Cash Seizure

​With effect from 31st December 2002 Police Officers and officers from Her Majesty’s Revenue and Customs have had the power to seize cash in excess of the minimum amount from persons or premises where they believe the cash has been or is intended for use in criminal conduct or represents the benefit of criminal conduct. Cash includes cash of any denomination or currency, cheques, travellers’ cheques, postal orders or banker’s drafts. With effect from 31st July 2006 the minimum amount stands at £1,000.

These powers are determined at the civil standard, which is ‘on the balance of probabilities’. Cash seizures are dealt with in the magistrates court but using the civil rules. The action is taken against the cash, not against anyone in possession of it or linked to it but the circumstances of the seizure may well give rise to the suspicion that some criminal offences, particularly money laundering, may well be in progress. Those suspected of involvement in criminal offences may be liable to arrest. A cash seizure investigation can run ancillary to or alongside a criminal investigation.

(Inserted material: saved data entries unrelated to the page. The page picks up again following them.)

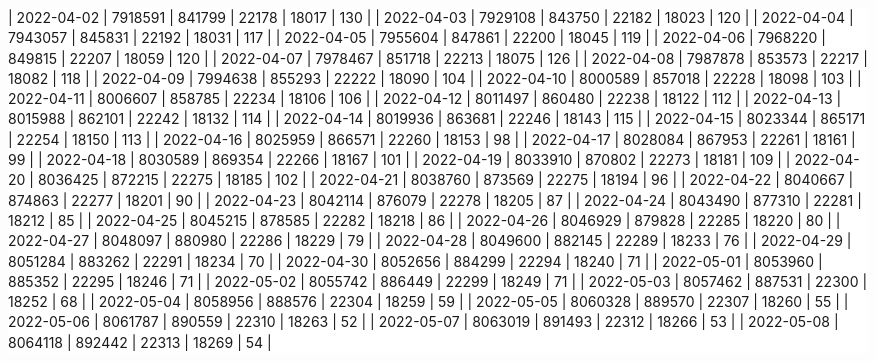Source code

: | 2022-04-02 | 7918591 | 841799 | 22178 | 18017 | 130 |
| 2022-04-03 | 7929108 | 843750 | 22182 | 18023 | 120 |
| 2022-04-04 | 7943057 | 845831 | 22192 | 18031 | 117 |
| 2022-04-05 | 7955604 | 847861 | 22200 | 18045 | 119 |
| 2022-04-06 | 7968220 | 849815 | 22207 | 18059 | 120 |
| 2022-04-07 | 7978467 | 851718 | 22213 | 18075 | 126 |
| 2022-04-08 | 7987878 | 853573 | 22217 | 18082 | 118 |
| 2022-04-09 | 7994638 | 855293 | 22222 | 18090 | 104 |
| 2022-04-10 | 8000589 | 857018 | 22228 | 18098 | 103 |
| 2022-04-11 | 8006607 | 858785 | 22234 | 18106 | 106 |
| 2022-04-12 | 8011497 | 860480 | 22238 | 18122 | 112 |
| 2022-04-13 | 8015988 | 862101 | 22242 | 18132 | 114 |
| 2022-04-14 | 8019936 | 863681 | 22246 | 18143 | 115 |
| 2022-04-15 | 8023344 | 865171 | 22254 | 18150 | 113 |
| 2022-04-16 | 8025959 | 866571 | 22260 | 18153 | 98 |
| 2022-04-17 | 8028084 | 867953 | 22261 | 18161 | 99 |
| 2022-04-18 | 8030589 | 869354 | 22266 | 18167 | 101 |
| 2022-04-19 | 8033910 | 870802 | 22273 | 18181 | 109 |
| 2022-04-20 | 8036425 | 872215 | 22275 | 18185 | 102 |
| 2022-04-21 | 8038760 | 873569 | 22275 | 18194 | 96 |
| 2022-04-22 | 8040667 | 874863 | 22277 | 18201 | 90 |
| 2022-04-23 | 8042114 | 876079 | 22278 | 18205 | 87 |
| 2022-04-24 | 8043490 | 877310 | 22281 | 18212 | 85 |
| 2022-04-25 | 8045215 | 878585 | 22282 | 18218 | 86 |
| 2022-04-26 | 8046929 | 879828 | 22285 | 18220 | 80 |
| 2022-04-27 | 8048097 | 880980 | 22286 | 18229 | 79 |
| 2022-04-28 | 8049600 | 882145 | 22289 | 18233 | 76 |
| 2022-04-29 | 8051284 | 883262 | 22291 | 18234 | 70 |
| 2022-04-30 | 8052656 | 884299 | 22294 | 18240 | 71 |
| 2022-05-01 | 8053960 | 885352 | 22295 | 18246 | 71 |
| 2022-05-02 | 8055742 | 886449 | 22299 | 18249 | 71 |
| 2022-05-03 | 8057462 | 887531 | 22300 | 18252 | 68 |
| 2022-05-04 | 8058956 | 888576 | 22304 | 18259 | 59 |
| 2022-05-05 | 8060328 | 889570 | 22307 | 18260 | 55 |
| 2022-05-06 | 8061787 | 890559 | 22310 | 18263 | 52 |
| 2022-05-07 | 8063019 | 891493 | 22312 | 18266 | 53 |
| 2022-05-08 | 8064118 | 892442 | 22313 | 18269 | 54 |
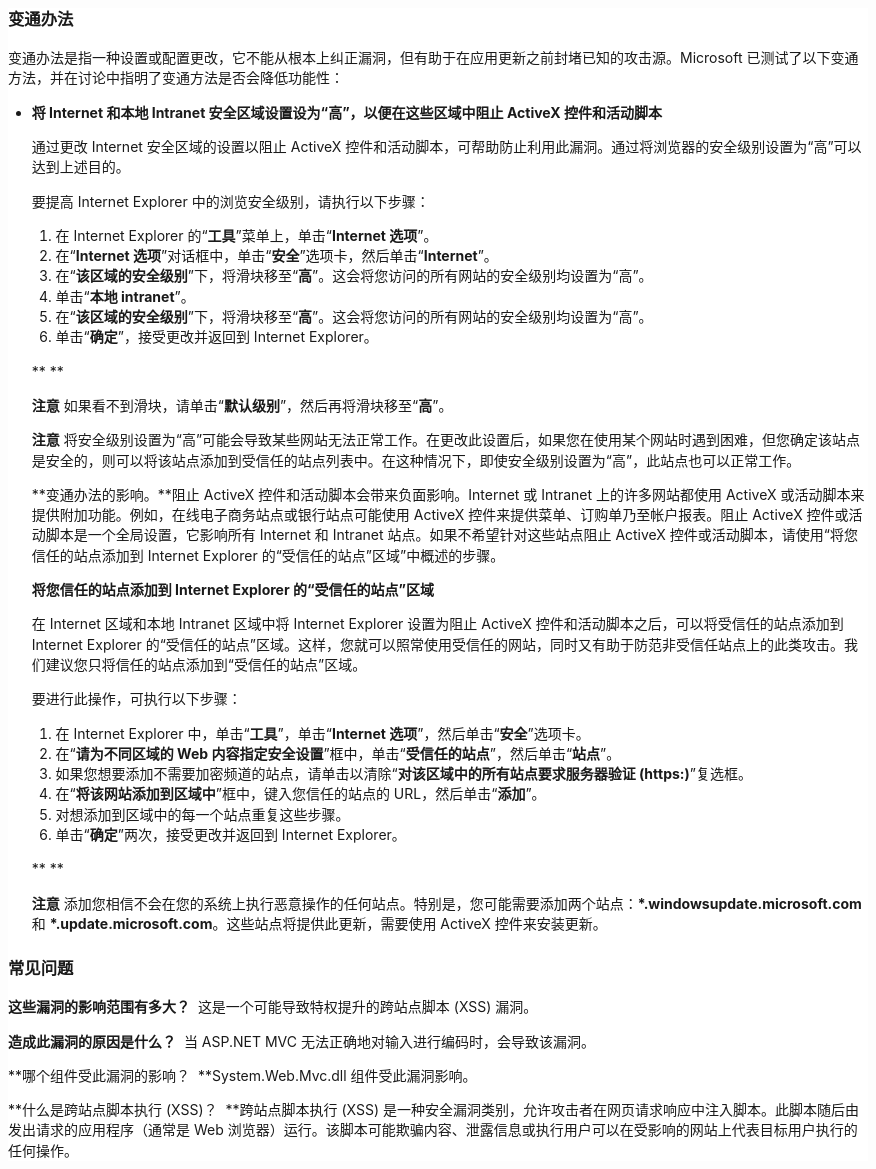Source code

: ### 变通办法

变通办法是指一种设置或配置更改，它不能从根本上纠正漏洞，但有助于在应用更新之前封堵已知的攻击源。Microsoft 已测试了以下变通方法，并在讨论中指明了变通方法是否会降低功能性：

-   **将 Internet 和本地 Intranet 安全区域设置设为“高”，以便在这些区域中阻止 ActiveX 控件和活动脚本**

    通过更改 Internet 安全区域的设置以阻止 ActiveX 控件和活动脚本，可帮助防止利用此漏洞。通过将浏览器的安全级别设置为“高”可以达到上述目的。

    要提高 Internet Explorer 中的浏览安全级别，请执行以下步骤：

    1.  在 Internet Explorer 的“**工具**”菜单上，单击“**Internet 选项**”。
    2.  在“**Internet 选项**”对话框中，单击“**安全**”选项卡，然后单击“**Internet**”。
    3.  在“**该区域的安全级别**”下，将滑块移至“**高**”。这会将您访问的所有网站的安全级别均设置为“高”。
    4.  单击“**本地 intranet**”。
    5.  在“**该区域的安全级别**”下，将滑块移至“**高**”。这会将您访问的所有网站的安全级别均设置为“高”。
    6.  单击“**确定**”，接受更改并返回到 Internet Explorer。

    ** **

    **注意** 如果看不到滑块，请单击“**默认级别**”，然后再将滑块移至“**高**”。

    **注意** 将安全级别设置为“高”可能会导致某些网站无法正常工作。在更改此设置后，如果您在使用某个网站时遇到困难，但您确定该站点是安全的，则可以将该站点添加到受信任的站点列表中。在这种情况下，即使安全级别设置为“高”，此站点也可以正常工作。

    **变通办法的影响。**阻止 ActiveX 控件和活动脚本会带来负面影响。Internet 或 Intranet 上的许多网站都使用 ActiveX 或活动脚本来提供附加功能。例如，在线电子商务站点或银行站点可能使用 ActiveX 控件来提供菜单、订购单乃至帐户报表。阻止 ActiveX 控件或活动脚本是一个全局设置，它影响所有 Internet 和 Intranet 站点。如果不希望针对这些站点阻止 ActiveX 控件或活动脚本，请使用“将您信任的站点添加到 Internet Explorer 的“受信任的站点”区域”中概述的步骤。

    **将您信任的站点添加到 Internet Explorer 的“受信任的站点”区域**

    在 Internet 区域和本地 Intranet 区域中将 Internet Explorer 设置为阻止 ActiveX 控件和活动脚本之后，可以将受信任的站点添加到 Internet Explorer 的“受信任的站点”区域。这样，您就可以照常使用受信任的网站，同时又有助于防范非受信任站点上的此类攻击。我们建议您只将信任的站点添加到“受信任的站点”区域。

    要进行此操作，可执行以下步骤：

    1.  在 Internet Explorer 中，单击“**工具**”，单击“**Internet 选项**”，然后单击“**安全**”选项卡。
    2.  在“**请为不同区域的 Web 内容指定安全设置**”框中，单击“**受信任的站点**”，然后单击“**站点**”。
    3.  如果您想要添加不需要加密频道的站点，请单击以清除“**对该区域中的所有站点要求服务器验证 (https:)**”复选框。
    4.  在“**将该网站添加到区域中**”框中，键入您信任的站点的 URL，然后单击“**添加**”。
    5.  对想添加到区域中的每一个站点重复这些步骤。
    6.  单击“**确定**”两次，接受更改并返回到 Internet Explorer。

    ** **

    **注意** 添加您相信不会在您的系统上执行恶意操作的任何站点。特别是，您可能需要添加两个站点：**\*.windowsupdate.microsoft.com** 和 **\*.update.microsoft.com**。这些站点将提供此更新，需要使用 ActiveX 控件来安装更新。

### 常见问题

**这些漏洞的影响范围有多大？** 
这是一个可能导致特权提升的跨站点脚本 (XSS) 漏洞。

**造成此漏洞的原因是什么？** 
当 ASP.NET MVC 无法正确地对输入进行编码时，会导致该漏洞。

**哪个组件受此漏洞的影响？ 
**System.Web.Mvc.dll 组件受此漏洞影响。

**什么是跨站点脚本执行 (XSS)？ 
**跨站点脚本执行 (XSS) 是一种安全漏洞类别，允许攻击者在网页请求响应中注入脚本。此脚本随后由发出请求的应用程序（通常是 Web 浏览器）运行。该脚本可能欺骗内容、泄露信息或执行用户可以在受影响的网站上代表目标用户执行的任何操作。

Once seized we will take the cash before the magistrates court very quickly and apply for a detention order for three months where appropriate. This will allow us to investigate the derivation of the cash or its intended use. If necessary we can apply to the court for further detention orders up to a maximum of two years. Once we have completed our investigations and we believe the cash is linked to criminality or intended for use in criminality we ask the court to forfeit it. The court will make its determination to the civil standard, which is on the balance of probabilities. If we believe there is sufficient evidence we will also pursue criminal charges against those associated with the cash.

We are determined to remove criminal cash and criminal assets from circulation to ensure that crime does not pay.